*Records provided:*
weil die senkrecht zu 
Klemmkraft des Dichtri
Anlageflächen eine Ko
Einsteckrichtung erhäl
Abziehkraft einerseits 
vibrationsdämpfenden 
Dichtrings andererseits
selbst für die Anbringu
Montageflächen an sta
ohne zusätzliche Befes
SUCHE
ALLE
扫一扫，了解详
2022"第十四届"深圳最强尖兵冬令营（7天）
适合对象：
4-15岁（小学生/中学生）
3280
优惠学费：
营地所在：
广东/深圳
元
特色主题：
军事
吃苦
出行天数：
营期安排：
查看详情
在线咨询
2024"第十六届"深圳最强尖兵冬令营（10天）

*Try it:* Set down exactly what runs from the line with "Montageflächen an sta" to the last line of the data above, including both of those lines and no others.

*Final answer:*
Montageflächen an sta
ohne zusätzliche Befes
SUCHE
ALLE
扫一扫，了解详
2022"第十四届"深圳最强尖兵冬令营（7天）
适合对象：
4-15岁（小学生/中学生）
3280
优惠学费：
营地所在：
广东/深圳
元
特色主题：
军事
吃苦
出行天数：
营期安排：
查看详情
在线咨询
2024"第十六届"深圳最强尖兵冬令营（10天）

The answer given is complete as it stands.